▶ _Provided records_:
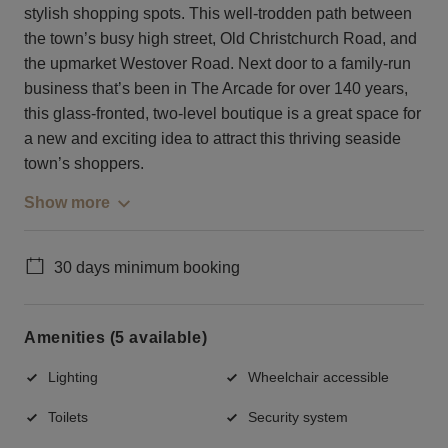
stylish shopping spots. This well-trodden path between
the town’s busy high street, Old Christchurch Road, and
the upmarket Westover Road. Next door to a family-run
business that’s been in The Arcade for over 140 years,
this glass-fronted, two-level boutique is a great space for
a new and exciting idea to attract this thriving seaside
town’s shoppers.
Show more
30 days minimum booking
Amenities (5 available)
Lighting
Wheelchair accessible
Toilets
Security system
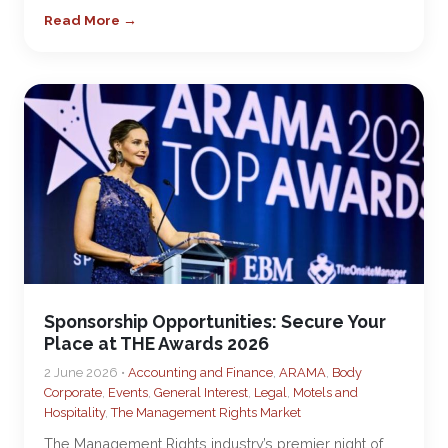
Read More →
Sponsorship Opportunities: Secure Your
Place at THE Awards 2026
2 June 2026 •
Accounting and Finance
,
ARAMA
,
Body
Corporate
,
Events
,
General Interest
,
Legal
,
Motels and
Hospitality
,
The Management Rights Market
The Management Rights industry’s premier night of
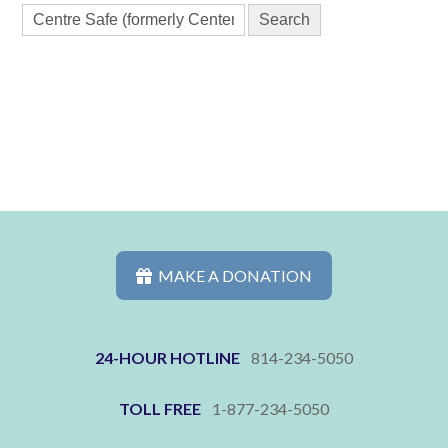
Search
for:
MAKE A DONATION
24-HOUR HOTLINE
814-234-5050
TOLL FREE
1-877-234-5050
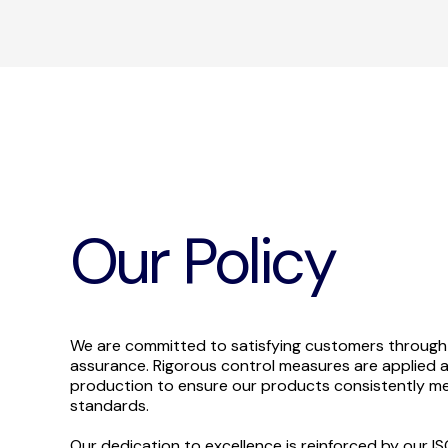
Our Policy
We are committed to satisfying customers through
assurance. Rigorous control measures are applied a
production to ensure our products consistently me
standards.
Our dedication to excellence is reinforced by our I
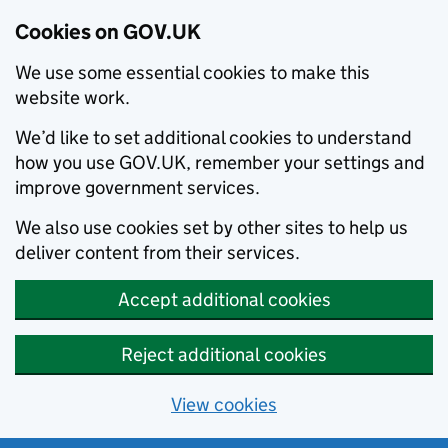
Cookies on GOV.UK
We use some essential cookies to make this
website work.
We’d like to set additional cookies to understand
how you use GOV.UK, remember your settings and
improve government services.
We also use cookies set by other sites to help us
deliver content from their services.
Accept additional cookies
Reject additional cookies
View cookies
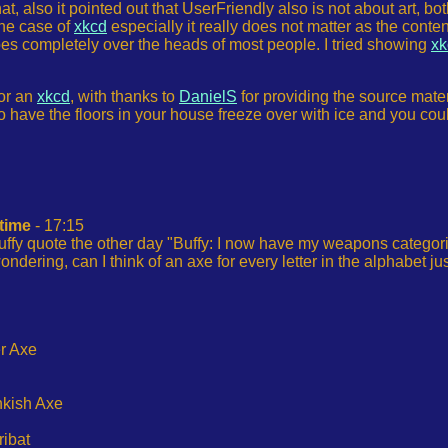
 that, also it pointed out that UserFriendly also is not about art
the case of
xkcd
especially it really does not matter as the content
t goes completely over the heads of most people. I tried showing
xk
for an
xkcd
, with thanks to
DanielS
for providing the source materi
 to have the floors in your house freeze over with ice and you co
 time
- 17:15
uffy quote the other day "Buffy: I now have my weapons categorised
ndering, can I think of an axe for every letter in the alphabet j
r Axe
ankish Axe
ribat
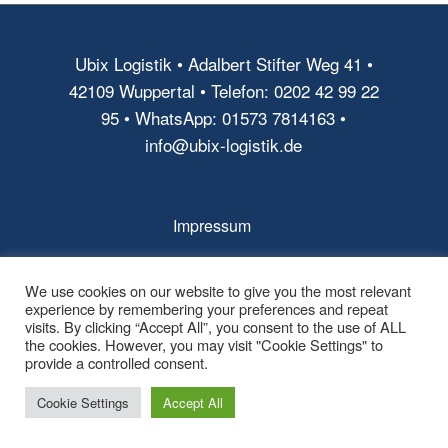
Ubix Logistik • Adalbert Stifter Weg 41 •
42109 Wuppertal • Telefon: 0202 42 99 22
95 • WhatsApp: 01573 7814163 •
info@ubix-logistik.de
Impressum
AGB
We use cookies on our website to give you the most relevant
Datenschutz
experience by remembering your preferences and repeat
visits. By clicking “Accept All”, you consent to the use of ALL
the cookies. However, you may visit "Cookie Settings" to
provide a controlled consent.
Cookie Settings
Accept All
© Copyright - Ubix Logistik -
powered by Enfold WordPress Theme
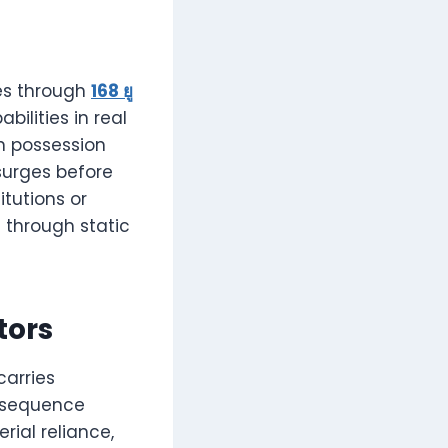
hes through
168 ยู
bilities in real
in possession
surges before
tutions or
 through static
tors
carries
t sequence
rial reliance,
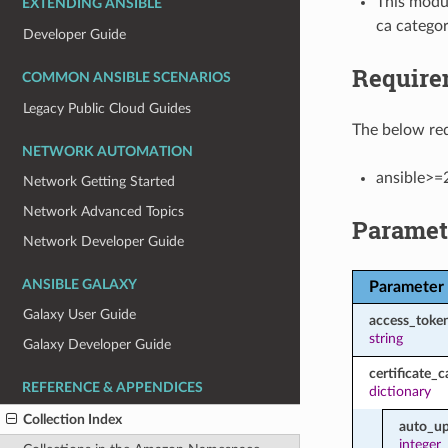
This modul
EXTENDING ANSIBLE
ca categor
Developer Guide
Require
COMMON ANSIBLE SCENARIOS
Legacy Public Cloud Guides
The below req
NETWORK AUTOMATION
ansible>=
Network Getting Started
Network Advanced Topics
Paramet
Network Developer Guide
ANSIBLE GALAXY
Parameter
Galaxy User Guide
access_toke
string
Galaxy Developer Guide
certificate_c
REFERENCE & APPENDICES
dictionary
Collection Index
auto_up
integer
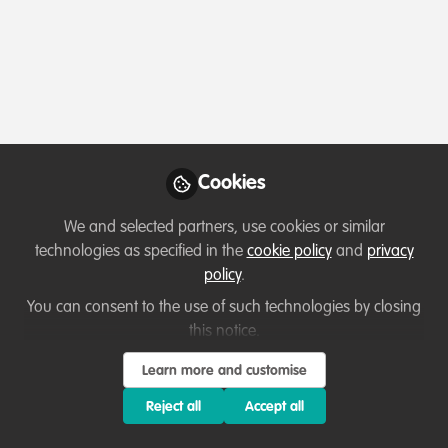
Profile
Content
Contributions
Followers
2
1
6
Terms of Use
Privacy Policy
About
Contact us
Cookies Policy
Community Guidelines
Contributor guidelines
Manage Cookies
Cookies
Copyright © 2026 Stichting WildHub Slegersstraat 98 5706 AZ Helmond The
We and selected partners, use cookies or similar
Netherlands All rights reserved.
Built with Zapnito
technologies as specified in the
cookie policy
and
privacy
policy
.
You can consent to the use of such technologies by closing
this notice.
Learn more and customise
Reject all
Accept all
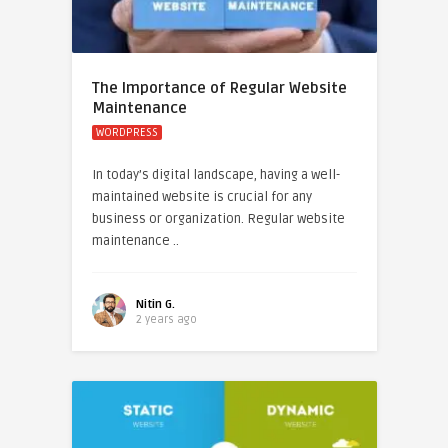
The Importance of Regular Website
Maintenance
WORDPRESS
In today’s digital landscape, having a well-
maintained website is crucial for any
business or organization. Regular website
maintenance ..
Nitin G.
2 years ago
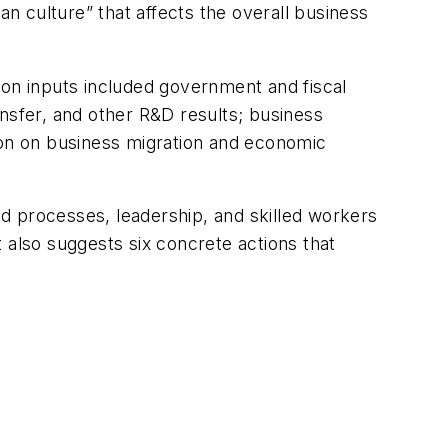
an culture” that affects the overall business
ion inputs included government and fiscal
nsfer, and other R&D results; business
ion on business migration and economic
red processes, leadership, and skilled workers
 also suggests six concrete actions that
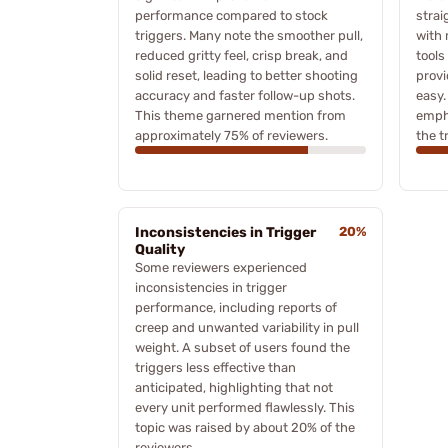
performance compared to stock
strai
triggers. Many note the smoother pull,
with 
reduced gritty feel, crisp break, and
tools
solid reset, leading to better shooting
provi
accuracy and faster follow-up shots.
easy.
This theme garnered mention from
empha
approximately 75% of reviewers.
the t
Inconsistencies in Trigger
20%
Quality
Some reviewers experienced
inconsistencies in trigger
performance, including reports of
creep and unwanted variability in pull
weight. A subset of users found the
triggers less effective than
anticipated, highlighting that not
every unit performed flawlessly. This
topic was raised by about 20% of the
reviewers.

▶ _Description of the task_: Would you please show every line of the material above that includes the string "Management"?

▶ _Result_:
The Management Rights Market
The Management Rights industry’s premier night of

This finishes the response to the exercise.